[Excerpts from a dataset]
+---+

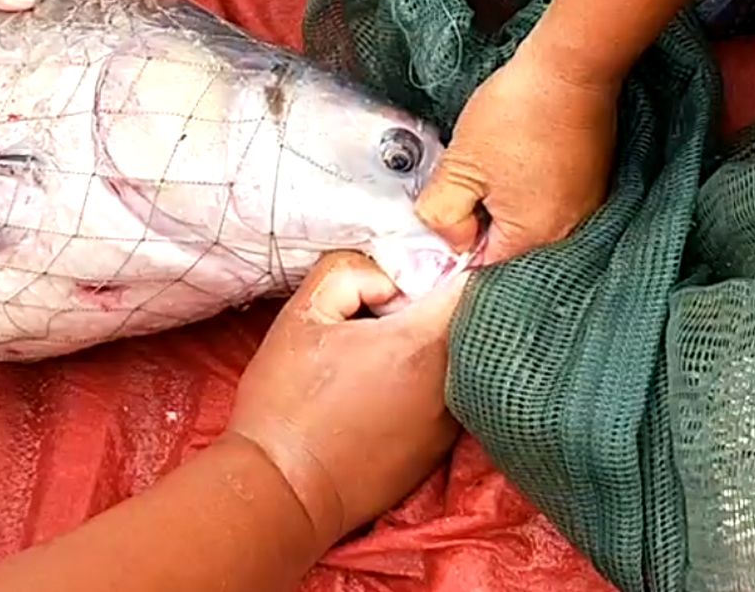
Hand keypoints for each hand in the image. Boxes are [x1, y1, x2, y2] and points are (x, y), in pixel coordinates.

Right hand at [227, 253, 462, 550]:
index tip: (410, 274)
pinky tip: (377, 394)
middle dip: (434, 307)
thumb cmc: (286, 401)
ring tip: (376, 358)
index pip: (471, 283)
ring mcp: (450, 423)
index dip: (444, 267)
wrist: (284, 487)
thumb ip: (347, 272)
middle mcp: (451, 384)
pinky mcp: (439, 451)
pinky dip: (422, 386)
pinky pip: (445, 399)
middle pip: (466, 323)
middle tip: (384, 313)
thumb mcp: (301, 316)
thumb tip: (385, 277)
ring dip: (428, 350)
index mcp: (421, 344)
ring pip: (457, 362)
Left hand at [415, 47, 616, 263]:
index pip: (482, 271)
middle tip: (457, 193)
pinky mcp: (589, 188)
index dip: (452, 253)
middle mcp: (567, 235)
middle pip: (505, 252)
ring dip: (497, 210)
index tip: (437, 227)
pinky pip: (547, 208)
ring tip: (484, 173)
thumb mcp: (460, 166)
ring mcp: (583, 211)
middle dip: (475, 229)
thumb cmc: (518, 114)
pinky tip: (507, 168)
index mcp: (534, 239)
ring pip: (524, 228)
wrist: (570, 69)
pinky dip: (522, 196)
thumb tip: (447, 240)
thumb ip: (442, 214)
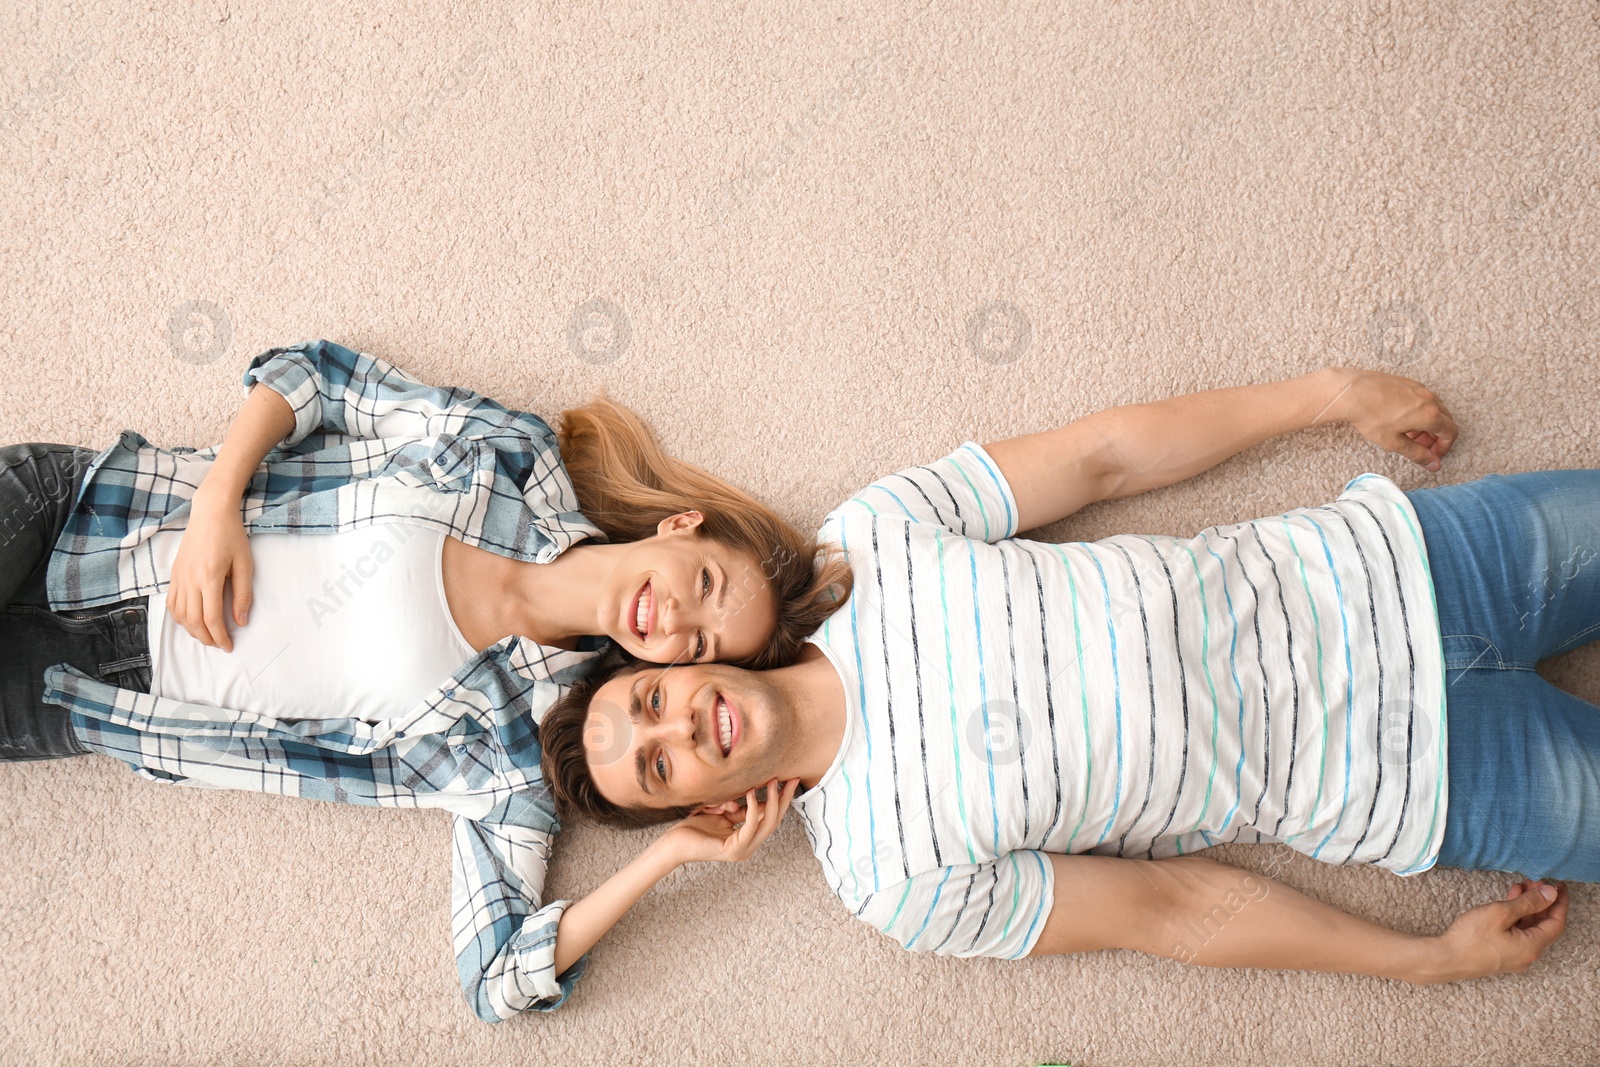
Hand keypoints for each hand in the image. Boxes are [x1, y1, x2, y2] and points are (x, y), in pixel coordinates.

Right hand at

+---+

# [What you need to do]
Leave out the pictures, and retype exactly the lines from the one containing "ring dip: (497, 210)" through the final line of the data.

# [Output of the task]
ring dip: (497, 210)
index tip: (437, 227)
pinky pip: (547, 208)
ring tip: (484, 173)
thumb mcp: (460, 166)
ring mcp: (583, 211)
middle dip: (475, 229)
thumb cmc: (518, 114)
pinky tip: (507, 168)
index mcp: (534, 239)
ring pip: (524, 228)
wrist: (570, 69)
pinky dip: (522, 196)
thumb tip: (447, 240)
thumb ip: (442, 214)
Hand keypoints for each hand in the image. Boxes are [x1, y1, x2, y2] and points are (x, y), in pixel coordinates.

Right hand at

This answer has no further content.